LA ARRANCA DEL GARBANZO

Cristóbal Encinas Sánchez

                                Esta foto es de mi amigo Juan Quesada Espinosa
            Hay un cortijo, adonde iremos este domingo, que está a la izquierda, subiendo por la carretera de la montaña, en una amplia explanada rodeada de álamos negros. Se ve, por su construcción rústica, que antes era una cortijada destinada a las labores del campo, que estaba atendida por varias familias.                                                                                             Ahora recuerdo que en época estival, cuando éramos jóvenes, estuvimos allí tres días arrancando garbanzos: mi hermano, nuestro amigo Nicolás y otros doce del pueblo.
Cuando llegábamos al garbanzal, era todavía de noche, pues nos recogía un camión a las cuatro de la madrugada y tardaba un cuarto de hora en llegar. Como no podíamos engancharnos a oscuras, y la noche era ventosa, cogimos cada uno varios haces de trigo de la finca colindante y nos resguardamos con ellos de las inclemencias. Mientras llegaba la hora, cada uno se dedicaba a pensar en sus cosas, a comentar cómo se pasaba de bien el verano o a contar las estrellas. Pero uno de los propietarios del cortijo, que estaba asomado a la ventana viendo el trasiego, vino a decirnos que, con nuestra actitud, le desgranaríamos muchas espigas en el suelo. Así que nos pidió que dejáramos los haces en su lugar, bien puestos y con la disposición preestablecida. No nos cupo otra solución que buscar cobijo en unos majanos dispersos.
Comenzábamos la arranca con el primer albor. Al echarle mano a las matas de garbanzos, a veces, había un cardos entre ellas. Al tirar, te dejaba las manos claveteadas de espinas. ¡Comenzábamos bien! Después amanecía y seguíamos con el duro trabajo hasta las nueve de la mañana, hora en la que desayunábamos en recio bajo una encina plantada, posiblemente, para guarecerse y descansar. En toda aquella ladera no había otro espacio más confortable y buscado que el de su sombra. Y por eso colgábamos allí el hato y dejábamos los cántaros de agua, para que estuviera fresquita.

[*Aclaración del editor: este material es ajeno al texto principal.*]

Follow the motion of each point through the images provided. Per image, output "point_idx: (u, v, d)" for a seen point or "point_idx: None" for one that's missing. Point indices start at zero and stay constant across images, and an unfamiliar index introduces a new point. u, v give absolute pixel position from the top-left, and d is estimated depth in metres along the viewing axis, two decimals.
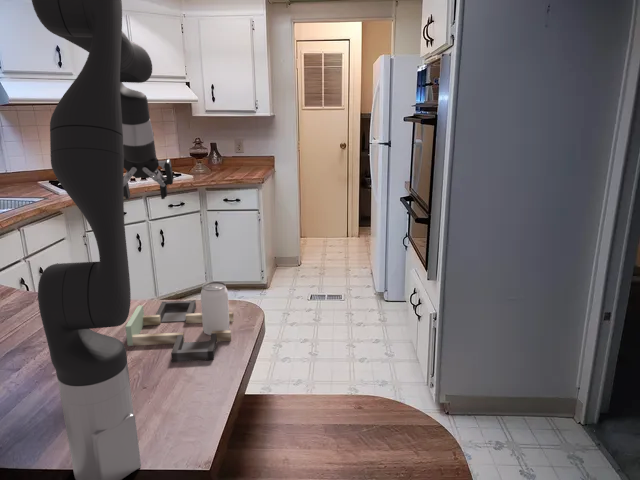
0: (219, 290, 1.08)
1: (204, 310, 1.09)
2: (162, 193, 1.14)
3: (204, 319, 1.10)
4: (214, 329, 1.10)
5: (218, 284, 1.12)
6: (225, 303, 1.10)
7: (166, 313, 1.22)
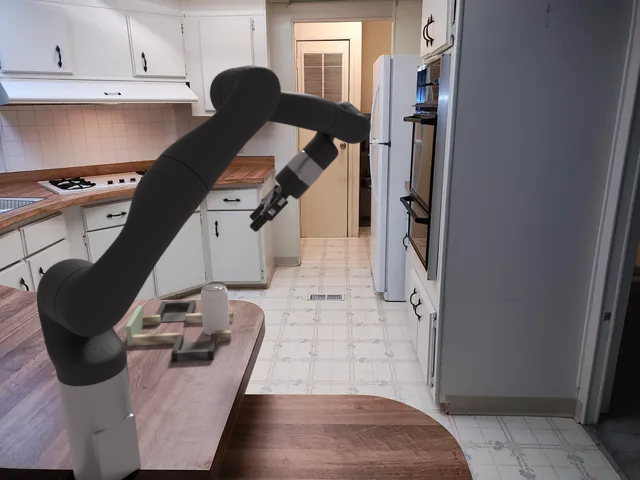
0: (219, 290, 1.08)
1: (204, 310, 1.09)
2: (254, 220, 1.03)
3: (204, 319, 1.10)
4: (214, 329, 1.10)
5: (218, 284, 1.12)
6: (225, 303, 1.10)
7: (166, 313, 1.22)
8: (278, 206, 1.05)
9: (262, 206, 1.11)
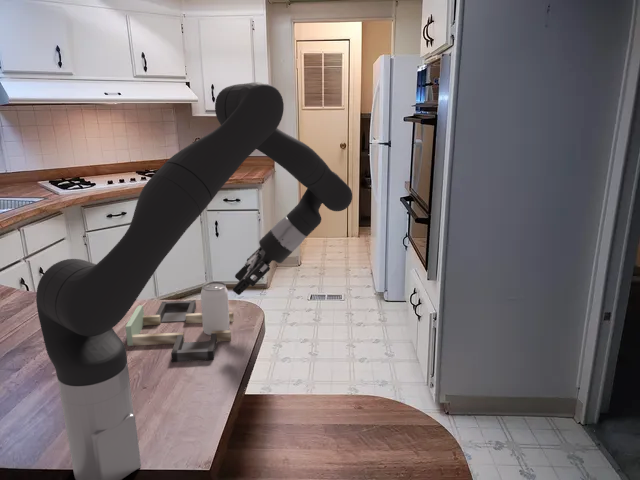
0: (219, 290, 1.08)
1: (204, 310, 1.09)
2: (237, 284, 1.06)
3: (204, 319, 1.10)
4: (214, 329, 1.10)
5: (218, 284, 1.12)
6: (225, 303, 1.10)
7: (166, 313, 1.22)
8: None
9: (247, 266, 1.14)
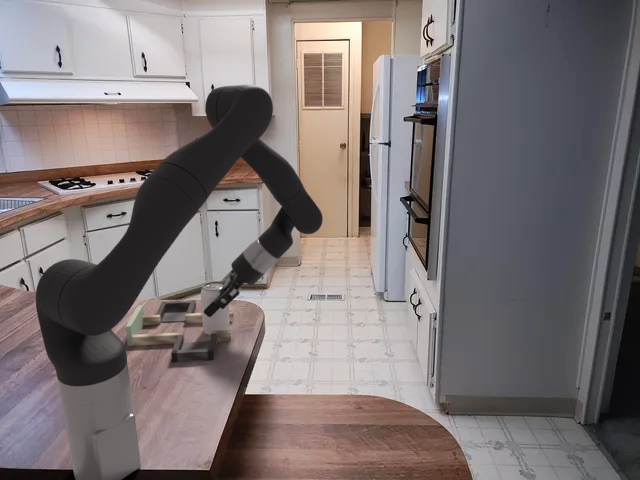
0: None
1: None
2: (208, 306, 1.08)
3: (204, 319, 1.10)
4: (214, 329, 1.10)
5: (218, 284, 1.12)
6: None
7: (166, 313, 1.22)
8: None
9: None
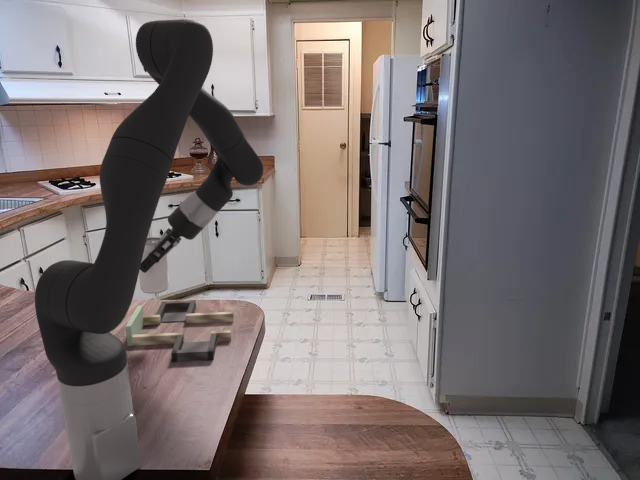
0: None
1: None
2: None
3: (140, 275, 1.05)
4: (150, 286, 1.05)
5: (156, 240, 1.07)
6: (162, 259, 1.05)
7: (166, 313, 1.22)
8: None
9: None
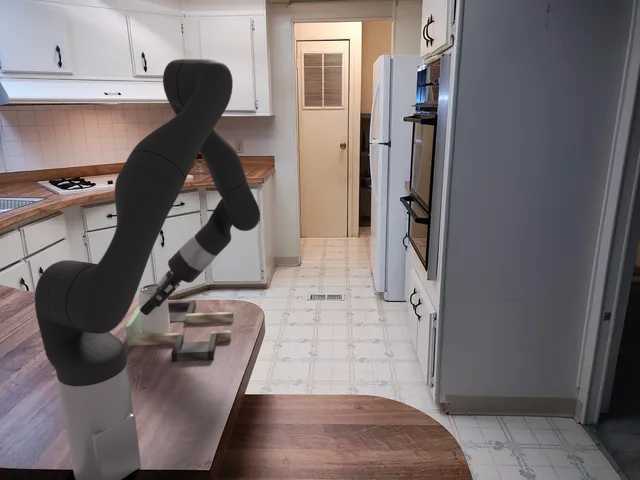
0: None
1: (141, 313, 1.07)
2: (144, 304, 1.05)
3: (142, 322, 1.08)
4: (152, 332, 1.08)
5: None
6: (163, 306, 1.08)
7: None
8: None
9: None
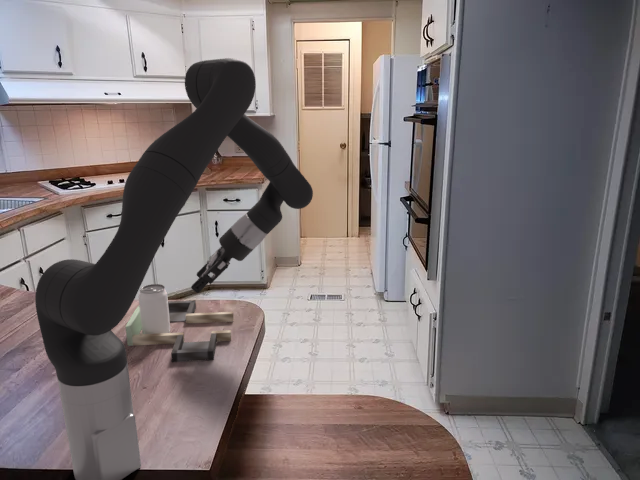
0: (156, 293, 1.06)
1: (141, 313, 1.07)
2: (196, 281, 1.05)
3: (142, 322, 1.08)
4: (152, 332, 1.08)
5: (157, 287, 1.10)
6: (163, 306, 1.08)
7: None
8: None
9: None
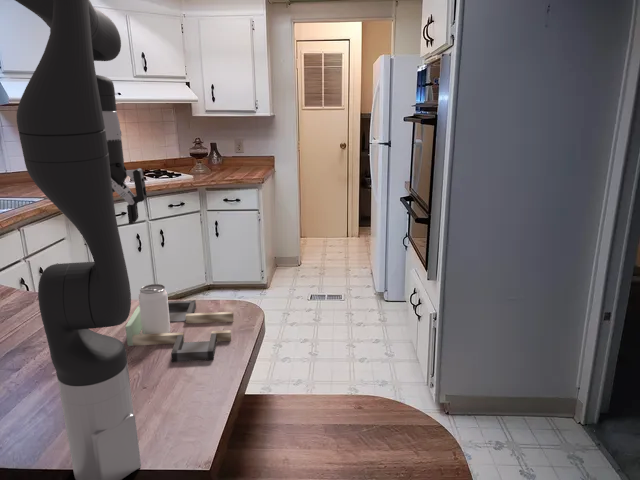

A la una de la tarde ya habíamos echado el jornal. Recogíamos lo poco que habíamos llevado, la talega, y nos íbamos andando al pueblo. Unos ocho kilómetros  atrochando por pendientes abajo de colinas y barrancos, cuando el sol estaba en el zenit; pero el calor no nos importaba, pues tardaríamos poco más de media hora para llegar a nuestra casa y podríamos descansar en una buena cama espaciosa con sábanas blancas y limpias. Mi hermano y yo posponíamos el almuerzo, pues estábamos más cansados que hambrientos y preferíamos echar una buena siesta.                                                                                                                                   Casi anocheciendo, se adelantaba la hora de la cena. Cuando nos apretaba el apetito, que se despertaba con nosotros, nos poníamos a comer lo que mi madre nos preparaba: una buena ensalada con abundantes tomates, pepinos y cebollas. Una buena fritada con aceite de oliva virgen extra de pimientos del piquillo, con huevos, chorizos, morcillas y tocino veteado. Quedábamos así plenos, satisfechos, tras el esfuerzo realizado por la mañana.   Por la noche salíamos un rato a dar una vuelta con los amigos, a tomar unas cervezas y tocar la guitarra. Volvíamos pronto a casa pues las horas pasaban pronto y el camión nos esperaba a la hora prevista para "salir de funga", cosa que agradecíamos porque nos abreviaba, por lo menos, la cuesta arriba.